Clinical trial identification

NCT04776148; first posted on February 26, 2021.

Editorial acknowledgement

Provided by Jose Casasvonas Nieves, PhD, an employee of Merck Sharp & Dohme LLC, a subsidiary of Merck & Co., Inc., Rahway, NJ, USA.

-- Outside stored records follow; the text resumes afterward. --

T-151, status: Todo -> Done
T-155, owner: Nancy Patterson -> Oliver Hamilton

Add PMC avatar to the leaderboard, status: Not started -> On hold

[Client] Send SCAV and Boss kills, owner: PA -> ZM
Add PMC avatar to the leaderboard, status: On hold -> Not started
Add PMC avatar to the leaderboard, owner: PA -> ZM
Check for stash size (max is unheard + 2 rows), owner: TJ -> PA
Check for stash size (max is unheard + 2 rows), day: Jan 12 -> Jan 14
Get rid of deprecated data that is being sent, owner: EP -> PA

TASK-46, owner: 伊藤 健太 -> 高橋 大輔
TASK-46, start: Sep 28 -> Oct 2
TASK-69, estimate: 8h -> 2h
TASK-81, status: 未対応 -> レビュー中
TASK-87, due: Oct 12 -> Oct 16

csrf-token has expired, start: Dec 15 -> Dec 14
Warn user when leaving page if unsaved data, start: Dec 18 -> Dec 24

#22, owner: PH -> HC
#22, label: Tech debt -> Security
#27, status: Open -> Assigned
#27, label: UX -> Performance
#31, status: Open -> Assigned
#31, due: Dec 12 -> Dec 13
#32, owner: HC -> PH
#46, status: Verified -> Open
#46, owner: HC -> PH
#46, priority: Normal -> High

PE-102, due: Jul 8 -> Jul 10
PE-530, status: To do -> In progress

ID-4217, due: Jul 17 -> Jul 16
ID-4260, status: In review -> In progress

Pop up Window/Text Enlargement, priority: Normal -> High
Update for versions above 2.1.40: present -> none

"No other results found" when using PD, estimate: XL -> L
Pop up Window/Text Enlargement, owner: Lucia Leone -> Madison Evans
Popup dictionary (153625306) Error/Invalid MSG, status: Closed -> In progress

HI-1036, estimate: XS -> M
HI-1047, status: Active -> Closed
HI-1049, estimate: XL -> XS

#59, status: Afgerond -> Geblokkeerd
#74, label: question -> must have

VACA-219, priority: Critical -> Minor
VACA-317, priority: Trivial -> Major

Legal entity responsible for the study

Merck Sharp & Dohme LLC, a subsidiary of Merck & Co., Inc., Rahway, NJ, USA.

Funding

Merck Sharp & Dohme LLC, a subsidiary of Merck & Co., Inc., Rahway, NJ, USA.

Disclosure

R. Xu: Financial Interests, Personal, Invited Speaker: BMS, MSD; Financial Interests, Personal, Advisory Board: Henrui, BeiGene, Astellas, Merck, Junshi. H. Teng: Financial Interests, Personal, Advisory Role: MSD Taiwan; Financial Interests, Personal, Speaker’s Bureau: MSD Taiwan. A. Takashima: Financial Interests, Institutional, Research Funding: MSD. T. Yang: Financial Interests, Institutional, Research Funding: MSD. T.W. Kim: Financial Interests, Institutional, Research Grant: Genentech; Financial Interests, Institutional, Research Funding: Merck. T. Kim: Financial Interests, Personal, Ownership Interest: IMBdx; Financial Interests, Institutional, Research Funding: MSD. J.O. Park: Financial Interests, Personal, Advisory Board: MedPacto, BMS (Celgene), Servier, MediRama, Adicet Bio, AstraZeneca, Merck Sereno, ImmuneOncia, Merck; Financial Interests, Personal, Other, Travel support for a poster presentation at ASCO GI 2023: Minneamrita Therapeutics LLC; Financial Interests, Personal, Research Grant, Clinical research grant: MedPacto, Servier, BMS (Celgene); Financial Interests, Personal, Research Grant: Eutilex, ABL Bio. S. Lee: Financial Interests, Institutional, Research Funding: MSD. K. Yeh: Financial Interests, Personal, Advisory Board: Daiichi Sankyo, PhytoHealth, Novartis, Ono, Merck, AstraZeneca; Non-Financial Interests, Personal, Member: American Society of Clinical Oncology, American Association for Cancer Research. T. Yoshino: Financial Interests, Personal, Invited Speaker: Chugai Pharmaceutical Co., Ltd., Merck Biopharma Co., Ltd., Bayer Yakuhin, Ltd., Ono Pharmaceutical Co., Ltd., MSD K.K., Takeda Pharmaceutical Co., Ltd.; Financial Interests, Personal, Other, Consultancy: Sumitomo Corp.; Financial Interests, Institutional, Research Grant: Ono Pharmaceutical Co., Ltd, Sanofi K.K., MSD K.K., Taiho Pharmaceutical Co., Ltd., Molecular Health GmbH, Amgen K.K., Pfizer Japan Inc., Genomedia Inc., Sysmex Corp., Daiichi Sankyo Co., Ltd., Chugai Pharmaceutical Co., Ltd., Nippon Boehringer Ingelheim Co., Ltd., Eisai Co., Ltd., Roche Diagnostics K.K., FALCO Biosystems Ltd. R. Fu, R. Jain, D.E. Adelberg: Financial Interests, Personal, Full or part-time Employment: Merck. A. Kawazoe: Financial Interests, Personal, Advisory Board: Zymeworks, Merck & Co.; Financial Interests, Personal, Invited Speaker: Taiho, Daiichi Sankyo, Eli Lilly, Bristol Myers Squibb, Ono, All other authors have declared no conflicts of interest.